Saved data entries
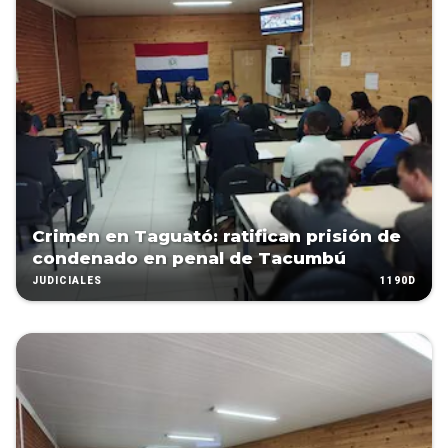
Crimen en Taguató: ratifican prisión de
condenado en penal de Tacumbú
1190D
JUDICIALES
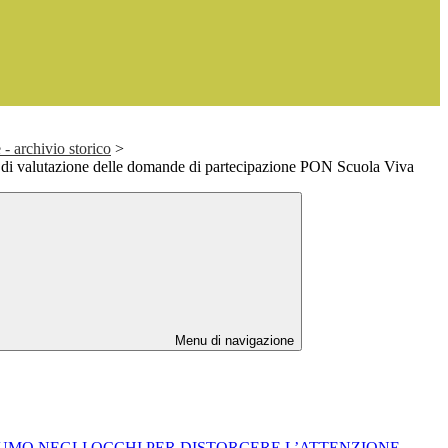
- archivio storico
>
di valutazione delle domande di partecipazione PON Scuola Viva
Menu di navigazione
O FUMO NEGLI OCCHI PER DISTORCERE L’ATTENZIONE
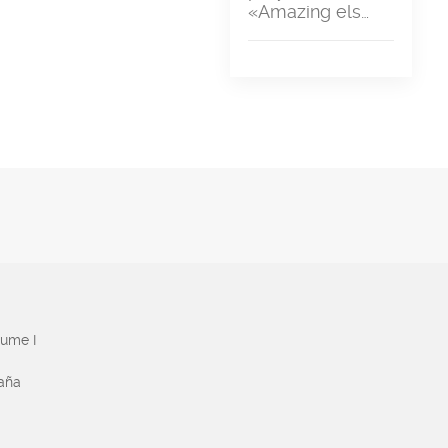
«Amazing els…
aume I
paña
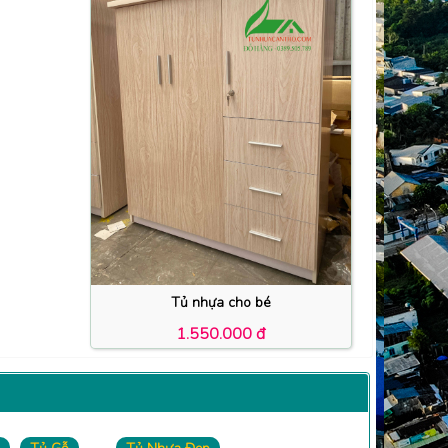
Tủ nhựa cho bé
1.550.000 đ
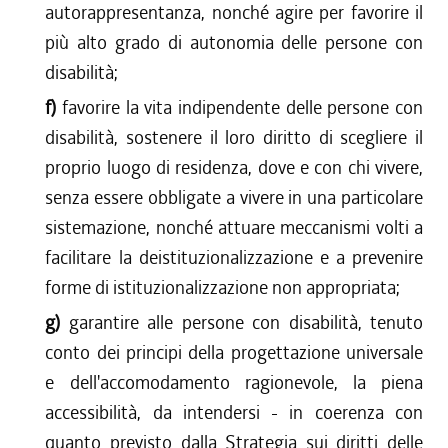
autorappresentanza, nonché agire per favorire il
più alto grado di autonomia delle persone con
disabilità;
f)
favorire la vita indipendente delle persone con
disabilità, sostenere il loro diritto di scegliere il
proprio luogo di residenza, dove e con chi vivere,
senza essere obbligate a vivere in una particolare
sistemazione, nonché attuare meccanismi volti a
facilitare la deistituzionalizzazione e a prevenire
forme di istituzionalizzazione non appropriata;
g)
garantire alle persone con disabilità, tenuto
conto dei principi della progettazione universale
e dell'accomodamento ragionevole, la piena
accessibilità, da intendersi - in coerenza con
quanto previsto dalla Strategia sui diritti delle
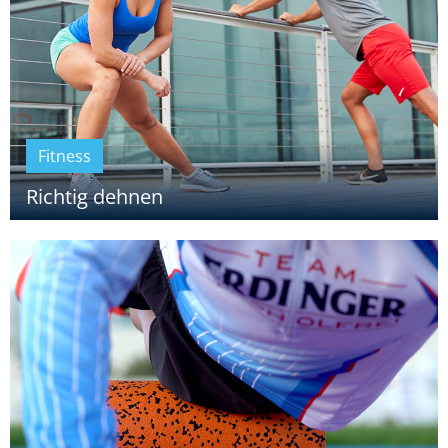
Fitness
Richtig dehnen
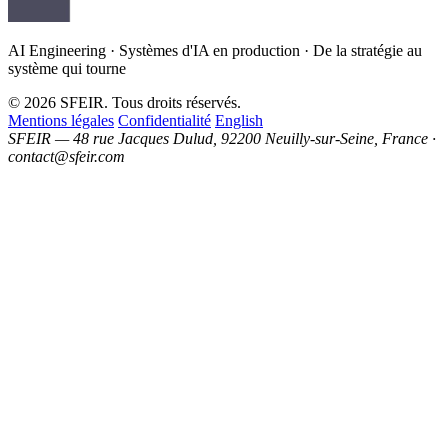
AI Engineering · Systèmes d'IA en production · De la stratégie au
système qui tourne
© 2026 SFEIR. Tous droits réservés.
Mentions légales
Confidentialité
English
SFEIR — 48 rue Jacques Dulud, 92200 Neuilly-sur-Seine, France ·
contact@sfeir.com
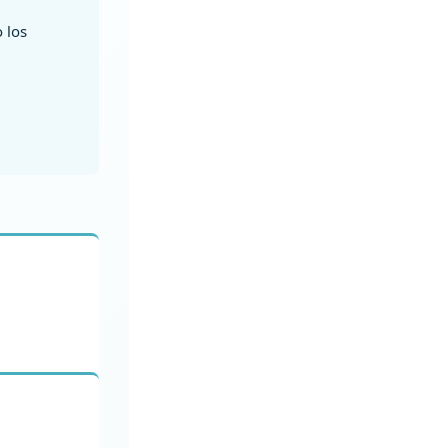
o los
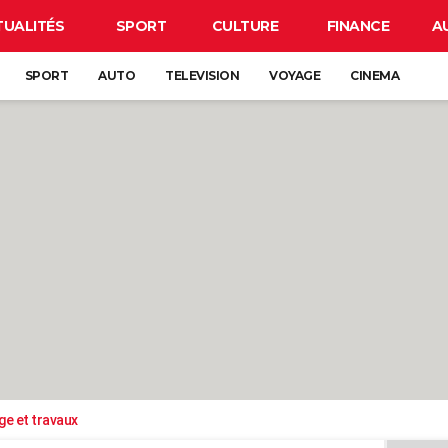
TUALITÉS
SPORT
CULTURE
FINANCE
A
SPORT
AUTO
TELEVISION
VOYAGE
CINEMA
ge et travaux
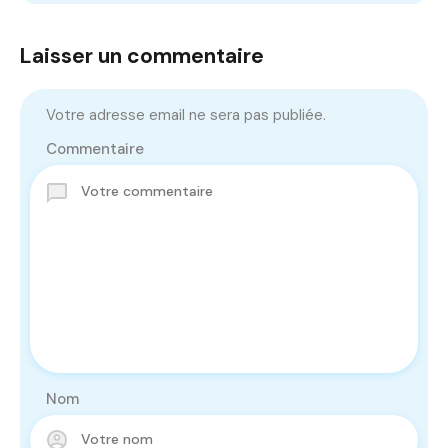
Laisser un commentaire
Votre adresse email ne sera pas publiée.
Commentaire
Nom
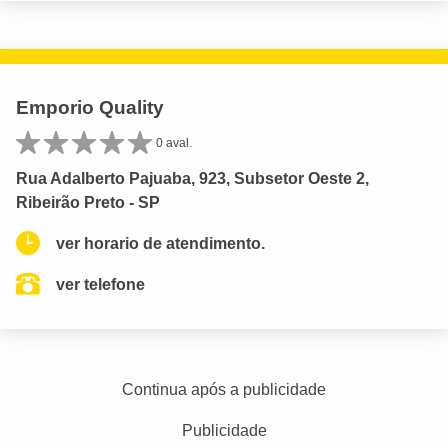
Emporio Quality
0 aval.
Rua Adalberto Pajuaba, 923, Subsetor Oeste 2,
Ribeirão Preto - SP
ver horario de atendimento.
ver telefone
Continua após a publicidade
Publicidade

What you have to do
Exercise for the records above: copy only the lines from the one with "garantire alle persone con disabilità, tenuto" to the one with "ver horario de atendimento.", both ends kept, and drop the pictures.

Task output
garantire alle persone con disabilità, tenuto
conto dei principi della progettazione universale
e dell'accomodamento ragionevole, la piena
accessibilità, da intendersi - in coerenza con
quanto previsto dalla Strategia sui diritti delle
Fitness
Richtig dehnen
AI Engineering · Systèmes d'IA en production · De la stratégie au
système qui tourne
© 2026 SFEIR. Tous droits réservés.
Mentions légales
Confidentialité
English
SFEIR — 48 rue Jacques Dulud, 92200 Neuilly-sur-Seine, France ·
contact@sfeir.com
o los
TUALITÉS
SPORT
CULTURE
FINANCE
A
SPORT
AUTO
TELEVISION
VOYAGE
CINEMA
ge et travaux
Laisser un commentaire
Votre adresse email ne sera pas publiée.
Commentaire
Nom
Emporio Quality
0 aval.
Rua Adalberto Pajuaba, 923, Subsetor Oeste 2,
Ribeirão Preto - SP
ver horario de atendimento.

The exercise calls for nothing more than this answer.